E' una delle frasi di Smith più amate dai fan, a dimostrazione che Elliott era anche capace di avere un animo da inguaribile romantico. Say Yes parla di una storia d'amore finita, e poi ricominciata. “Potrò essere uno dei tanti pazzi” -canta- “o un'eccezione alla regola, ma me lo dirai la mattina dopo”. L'amore -sembra dire Smith- va vissuto attimo per attimo, rigorosamente al presente, senza pensare se sarà giusto o sbagliato, senza cercare di interpretarlo precedentemente né di evitarlo a causa di dolori passati.
Say Yes è la vittoria più grande di Smith: con questo pezzo ha dimostrato di non essere solo Mr. Misery, ma anche un uomo dal cuore grande così.

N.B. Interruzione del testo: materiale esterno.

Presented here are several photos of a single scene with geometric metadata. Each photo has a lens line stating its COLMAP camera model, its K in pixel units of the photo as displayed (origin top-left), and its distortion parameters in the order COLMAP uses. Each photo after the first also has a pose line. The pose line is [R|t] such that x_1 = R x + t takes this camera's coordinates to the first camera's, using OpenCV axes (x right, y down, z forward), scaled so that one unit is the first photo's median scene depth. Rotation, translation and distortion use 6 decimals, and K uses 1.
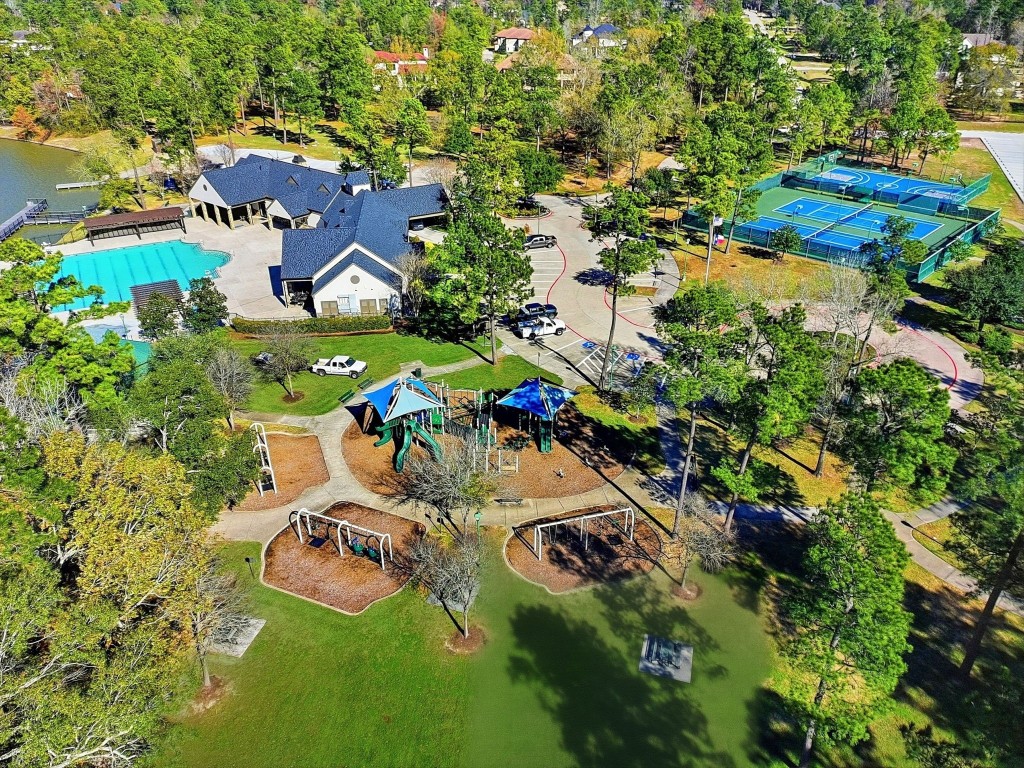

Ellioth Smith non era bello come Kurt Cobain o come Jeff Buckley, altri due geni della musica alternativa degli anni Novanta. La migliore definizione che si possa dare di lui è definirlo un angelo dalla faccia sporca, ma con due ali enormi che lo hanno fatto volare ad altezze davvero infinite.
Diceva che le canzoni sono come sogni, e le sue certo hanno fatto sognare un sacco di gente.

I critici musicali dicevano che era il più grande cantautore americano degli ultimi vent'anni. Si è suicidato la notte del 21 ottobre 2003, all'età di 34 anni, con due pugnalate al cuore.

Either-Or è il più bell'album di cantautoriato da decenni, forse dai tempi di Nick Drake. E' una gemma che cambia la vita all'ascoltatore, una gemma velenosa che però è speciale in sé, che brilla di luce propria senza bisogno di lustrini e lampadine artificiali.

Una nebbia che con la sua luminosità acceca.